Third, there were examples of the long-term evils of supping with too short a spoon. With ASIO for example, its seduction of Vladimir Petrov into defection in 1954 was a highly professional operation, and the allegation, long believed in Labor circles, that it was a part of some plan to secure the re-election of Robert Menzies, is quite false. What is not false is that some Coalition members – particularly fierce anti-communists – used the fact of the defection during the election to argue that Labor could not be trusted to implement the recommendations of the Petrov Royal Commission to deal with Australians spying for the Soviet Union. The Labor leader, Dr Bert Evatt, came to see himself as a victim of an ASIO-Liberal political plot, and seriously embarrassed Labor and himself in the process. But while ASIO was exonerated, the mud stuck, amplified by the split of the ALP in 1956. From the top down, ASIO officers were furious at the imputations against their honesty and their professionalism. A time was reached, according to ASIO’s own official history, when the organisation became somewhat as its bitter critics alleged – almost an adjunct of the Coalition government, spending a good deal of its time monitoring the Labor Party and aiding and abetting its enemies.
The political consequences of this were damaging enough to the organisation’s reputation and capacity to gather security intelligence.
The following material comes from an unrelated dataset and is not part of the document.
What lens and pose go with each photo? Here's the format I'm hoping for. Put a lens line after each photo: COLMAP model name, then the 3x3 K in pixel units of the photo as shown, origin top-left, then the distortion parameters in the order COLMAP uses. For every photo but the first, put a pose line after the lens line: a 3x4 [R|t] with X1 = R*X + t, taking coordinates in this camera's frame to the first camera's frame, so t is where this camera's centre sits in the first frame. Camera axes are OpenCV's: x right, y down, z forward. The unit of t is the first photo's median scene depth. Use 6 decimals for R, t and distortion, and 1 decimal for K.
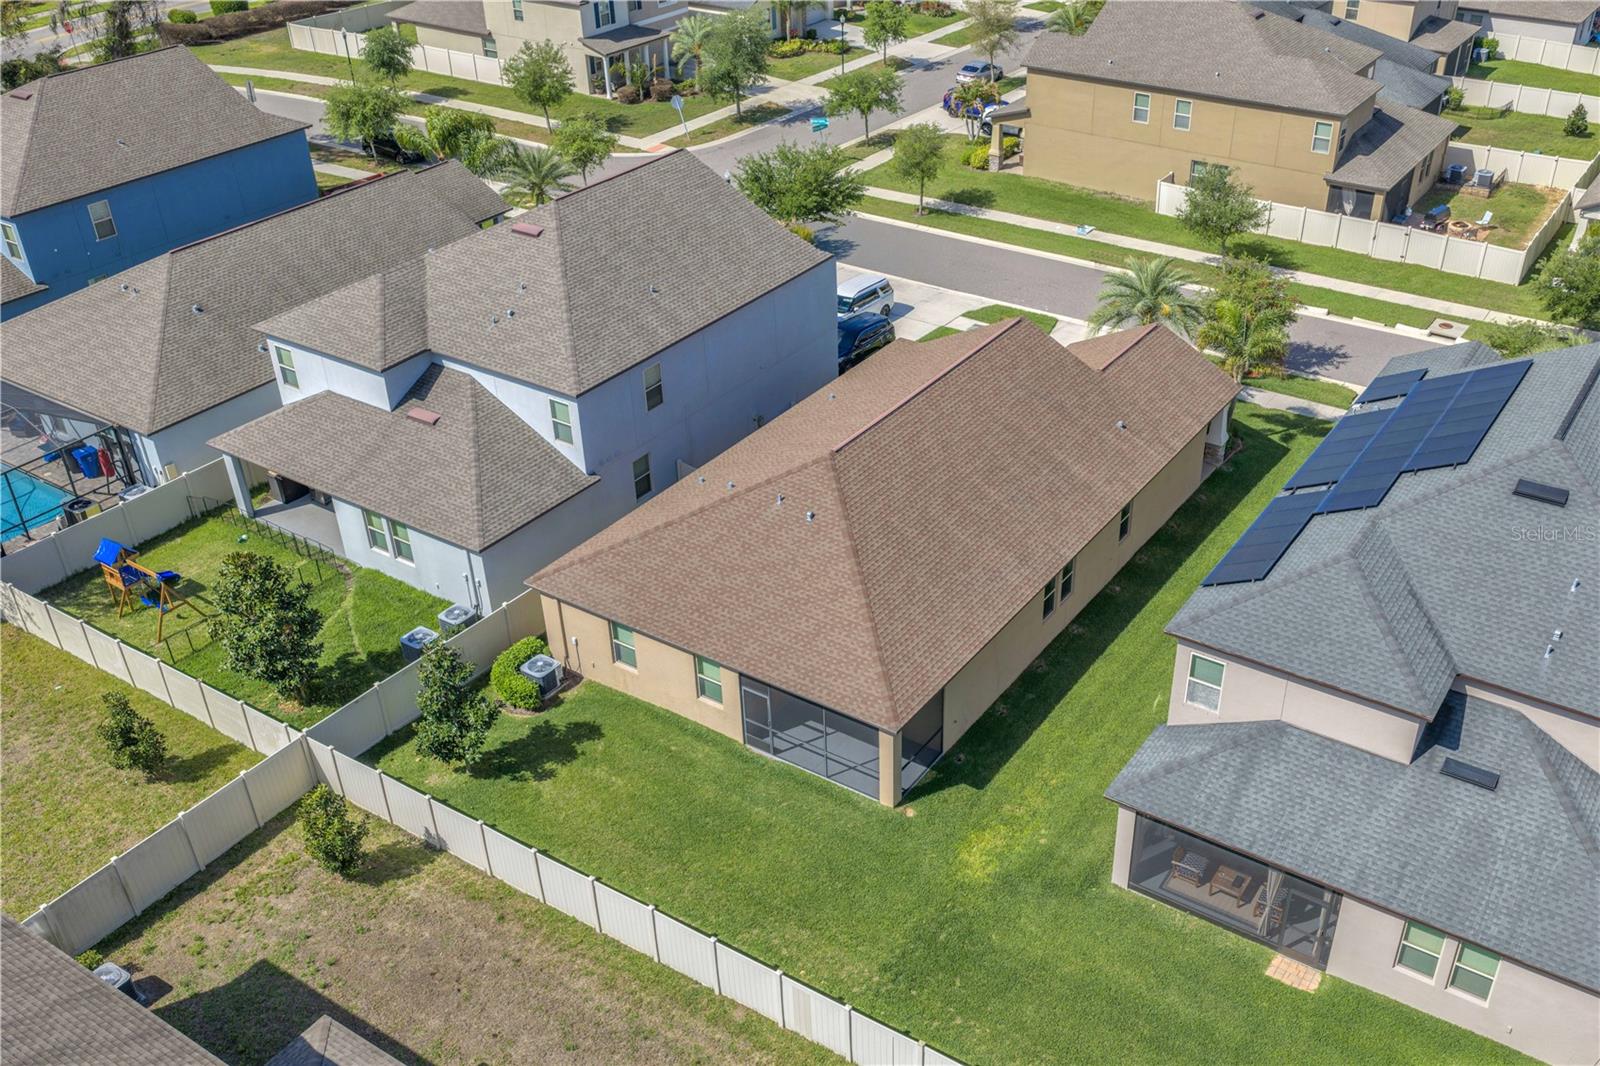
lens RADIAL K [[1493.7, 0, 891.1], [0, 1493.7, 578.7], [0, 0, 1]] dist [-0.011782, -0.016754]
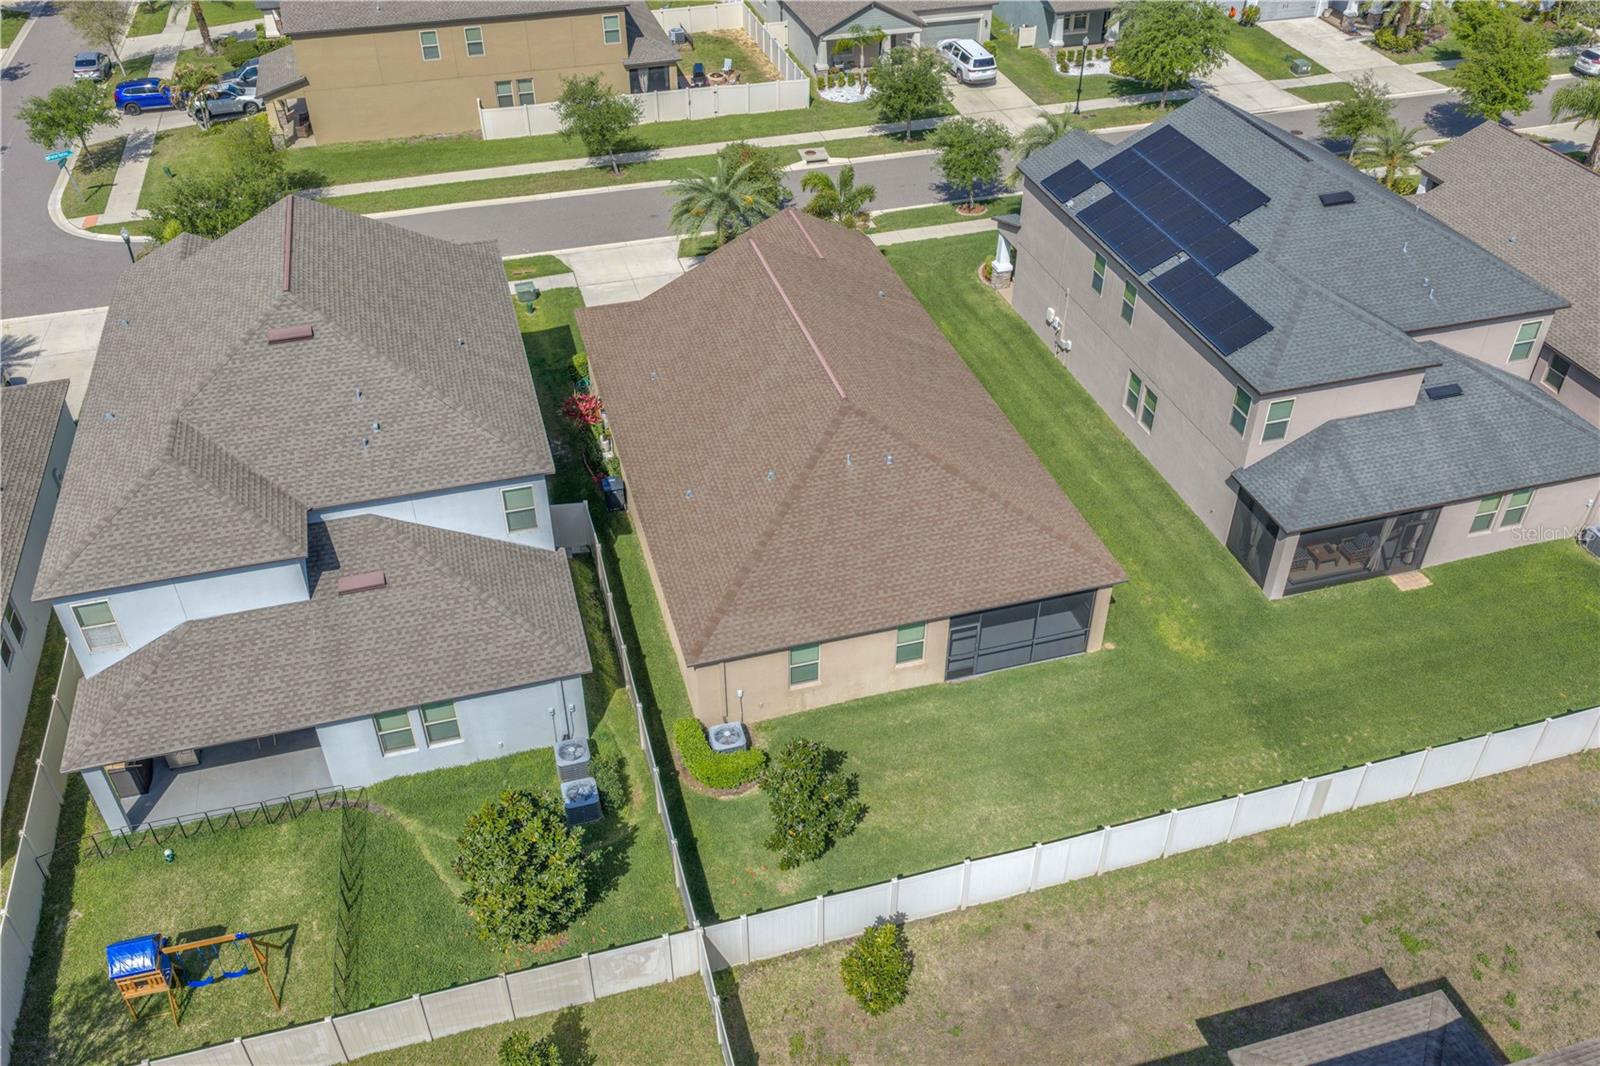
lens RADIAL K [[1315.8, 0, 800.0], [0, 1315.8, 533.0], [0, 0, 1]] dist [0.014202, -0.017799]
pose [[0.662667, -0.457880, 0.592636, -0.571891], [0.410735, 0.883900, 0.223645, -0.196768], [-0.626234, 0.095214, 0.773799, 0.295899]]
What was worse was that an increasingly paranoid and inward-looking organisation ceased to be a place where there was basic argument about its working assumptions, and about its means and ends. A consequence, again according to the organisation’s own official history, was that it seriously misunderstood the 1965-72 protest movement. It took more than a decade, and two royal commissions, a generation for the organisation to rebuild its critical capacity and the respect of its masters.
Even then, there were sceptics, as there always are when agencies are necessarily secretive, and some fear the spectre of George Orwell’s 1984. When Australia believed itself to be under assault by the agents of Islamist Terror in 2001, ASIO was given extensive new resources and powers. It would not have got them had it not been for the high regard held across politics and the commentariat for Dennis Richardson, the director-general of the time. But it was the man, not necessarily the office that he held, that inspired confidence, and, as with senior cops and bureaucrats who come to personify their agencies, reputations do not get transferred with the rank. A very important reason for caution in being helpful to whichever side has the current leasehold on the Lodge.
Still, in a perhaps close race, I would back the bureaucrats, the cops and the spies ahead of Labor as guardians of the security of the state. Labor is looking after only itself. If it does the right thing, it will not be by instinct but by accident or for the sort of political advantage-taking that the Coalition has now authorised by example.